***** STUDY TEXT *****

Re: [PATCH v6 09/22] vfio: VFIO_IOMMU_BIND/UNBIND_MSI

From: Auger Eric
Date: Fri Mar 22 2019 - 05:30:15 EST


Hi Alex,
On 3/22/19 12:01 AM, Alex Williamson wrote:
> On Sun, 17 Mar 2019 18:22:19 +0100
> Eric Auger <eric.auger@xxxxxxxxxx> wrote:
>
>> This patch adds the VFIO_IOMMU_BIND/UNBIND_MSI ioctl which aim
>> to pass/withdraw the guest MSI binding to/from the host.
>>
>> Signed-off-by: Eric Auger <eric.auger@xxxxxxxxxx>
>>
>> ---
>> v3 -> v4:
>> - add UNBIND
>> - unwind on BIND error
>>
>> v2 -> v3:
>> - adapt to new proto of bind_guest_msi
>> - directly use vfio_iommu_for_each_dev
>>
>> v1 -> v2:
>> - s/vfio_iommu_type1_guest_msi_binding/vfio_iommu_type1_bind_guest_msi
>> ---
>> drivers/vfio/vfio_iommu_type1.c | 58 +++++++++++++++++++++++++++++++++
>> include/uapi/linux/vfio.h | 29 +++++++++++++++++
>> 2 files changed, 87 insertions(+)
>>
>> diff --git a/drivers/vfio/vfio_iommu_type1.c b/drivers/vfio/vfio_iommu_type1.c
>> index 12a40b9db6aa..66513679081b 100644
>> --- a/drivers/vfio/vfio_iommu_type1.c
>> +++ b/drivers/vfio/vfio_iommu_type1.c
>> @@ -1710,6 +1710,25 @@ static int vfio_cache_inv_fn(struct device *dev, void *data)
>> return iommu_cache_invalidate(d, dev, &ustruct->info);
>> }
>>
>> +static int vfio_bind_msi_fn(struct device *dev, void *data)

***** EXERCISE DATA *****

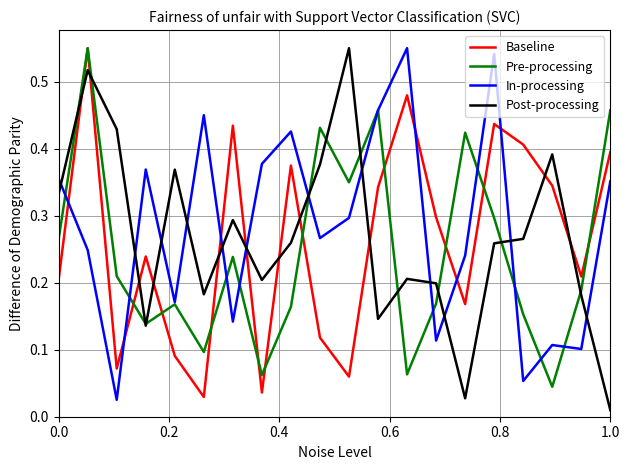

Is this an area chart (filled region under the line)?

No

*****

■ **CHECK YOUR UNDERSTANDING**
a. Copy the passage of the VFIO patch email word for word, starting at "From: Auger Eric" and ending at "to/from the host.".
b. Write the next part of the VFIO patch email, picking up after its last line.

■ **ANSWERS TO THE EXERCISE**
a.
From: Auger Eric
Date: Fri Mar 22 2019 - 05:30:15 EST


Hi Alex,
On 3/22/19 12:01 AM, Alex Williamson wrote:
> On Sun, 17 Mar 2019 18:22:19 +0100
> Eric Auger <eric.auger@xxxxxxxxxx> wrote:
>
>> This patch adds the VFIO_IOMMU_BIND/UNBIND_MSI ioctl which aim
>> to pass/withdraw the guest MSI binding to/from the host.

b.
>> +{
>> + struct vfio_iommu_type1_bind_msi *ustruct =
>> + (struct vfio_iommu_type1_bind_msi *)data;
>> + struct iommu_domain *d = iommu_get_domain_for_dev(dev);
>> +
>> + return iommu_bind_guest_msi(d, dev, ustruct->iova,
>> + ustruct->gpa, ustruct->size);
>> +}
>> +
>> +static int vfio_unbind_msi_fn(struct device *dev, void *data)
>> +{
>> + dma_addr_t *iova = (dma_addr_t *)data;
>> + struct iommu_domain *d = iommu_get_domain_for_dev(dev);
>
> Same as previous, we can encapsulate domain in our own struct to avoid
> a lookup.
>
>> +
>> + iommu_unbind_guest_msi(d, dev, *iova);
>
> Is it strange that iommu-core is exposing these interfaces at a device
> level if every one of them requires us to walk all the devices? Thanks,

Hum this per device API was devised in response of Robin's comments on

[RFC v2 12/20] dma-iommu: Implement NESTED_MSI cookie.

"
But that then seems to reveal a somewhat bigger problem - if the callers
are simply registering IPAs, and relying on the ITS driver to grab an
entry and fill in a PA later, then how does either one know *which* PA
is supposed to belong to a given IPA in the case where you have multiple
devices with different ITS targets assigned to the same guest? (and if
it's possible to assume a guest will use per-device stage 1 mappings and
present it with a single vITS backed by multiple pITSes, I think things
start breaking even harder.)
"

However looking back into the problem I wonder if there was an issue
with the iommu_domain based API.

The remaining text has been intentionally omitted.